Melihat semua orang menatapnya tanpa berkedip, gadis kecil itu sedikit gugup. Ia meletakkan keranjangnya, tapi dengan berani maju ke depan, mendorong tangan para pengawal yang memegangi Paman Hao, “Pergi! Pergi! Kalian jahat! Ayah bilang kalian orang baik, ternyata kalian juga menindas Kakek Hao! Aku tidak izinkan kalian menyakitinya!”
Setelah berkata demikian, ia membentangkan tangan kecilnya, melindungi Paman Hao seperti induk ayam menjaga anaknya. Para pengawal yang terpesona oleh kecantikan gadis itu hanya bisa diam, bahkan tidak sadar saat tangan mereka didorong.
Yang Tian memang terkejut dengan kecantikan gadis kecil itu, tapi ia tetap tenang dan berkata pelan, “Adik kecil, kau salah paham.
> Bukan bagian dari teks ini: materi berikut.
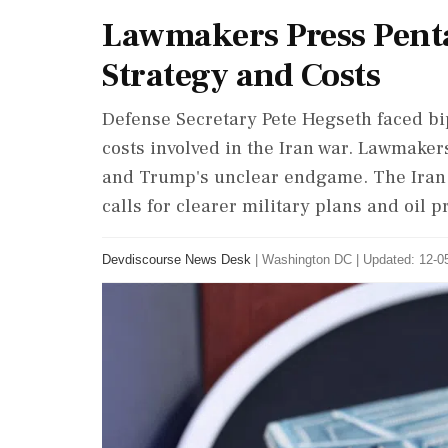
Lawmakers Press Pent
Strategy and Costs
Defense Secretary Pete Hegseth faced bip
costs involved in the Iran war. Lawmake
and Trump's unclear endgame. The Iran c
calls for clearer military plans and oil
Devdiscourse News Desk
|
Washington DC
|
Updated: 12-05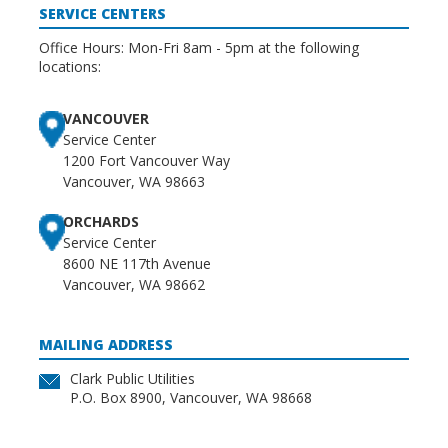
SERVICE CENTERS
Office Hours: Mon-Fri 8am - 5pm at the following
locations:
VANCOUVER
Service Center
1200 Fort Vancouver Way
Vancouver, WA 98663
ORCHARDS
Service Center
8600 NE 117th Avenue
Vancouver, WA 98662
MAILING ADDRESS
Clark Public Utilities
P.O. Box 8900, Vancouver, WA 98668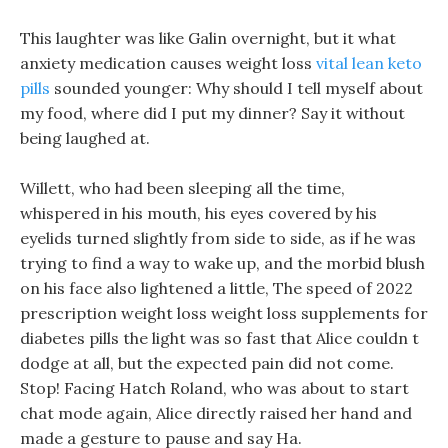
This laughter was like Galin overnight, but it what
anxiety medication causes weight loss
vital lean keto
pills
sounded younger: Why should I tell myself about
my food, where did I put my dinner? Say it without
being laughed at.
Willett, who had been sleeping all the time,
whispered in his mouth, his eyes covered by his
eyelids turned slightly from side to side, as if he was
trying to find a way to wake up, and the morbid blush
on his face also lightened a little, The speed of 2022
prescription weight loss weight loss supplements for
diabetes pills the light was so fast that Alice couldn t
dodge at all, but the expected pain did not come.
Stop! Facing Hatch Roland, who was about to start
chat mode again, Alice directly raised her hand and
made a gesture to pause and say Ha.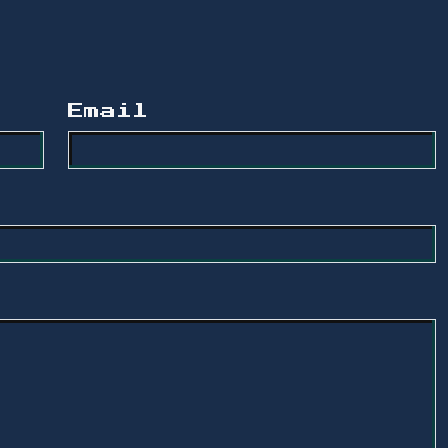
Email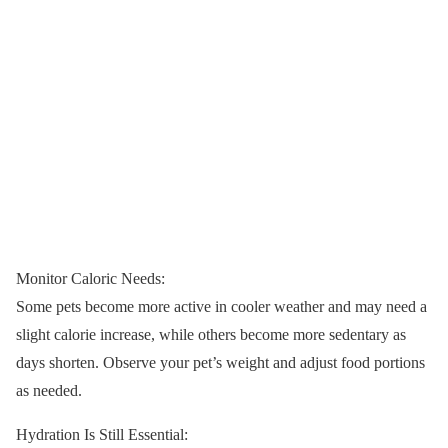
Monitor Caloric Needs:
Some pets become more active in cooler weather and may need a
slight calorie increase, while others become more sedentary as
days shorten. Observe your pet’s weight and adjust food portions
as needed.
Hydration Is Still Essential: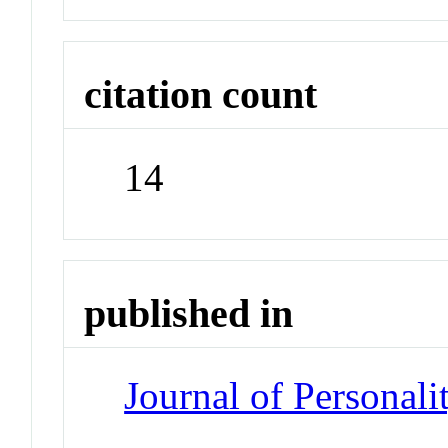
citation count
14
published in
Journal of Personal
Kami sedang mengobati luka Paman Hao.”
“Kau orang jahat! Aku tidak percaya! Cepat pergi!” Gadis kecil itu menatap Yang Tian dengan mata bulat, penuh kemarahan. Ia paham betul bahwa para pengawal ini hanyalah bawahan bocah di depannya, jika mereka menindas Kakek Hao, pasti atas perintah bocah itu. Maka ia pun bicara tanpa sungkan.
Yang Tian hanya bisa tersenyum masam. Dicap sebagai orang jahat oleh anak perempuan tujuh atau delapan tahun, betapa memalukan. Sayangnya, Paman Hao sedang kesakitan dan tidak bisa membela dirinya. Ia hanya bisa memandang Tabib Sun, berharap bantuan darinya.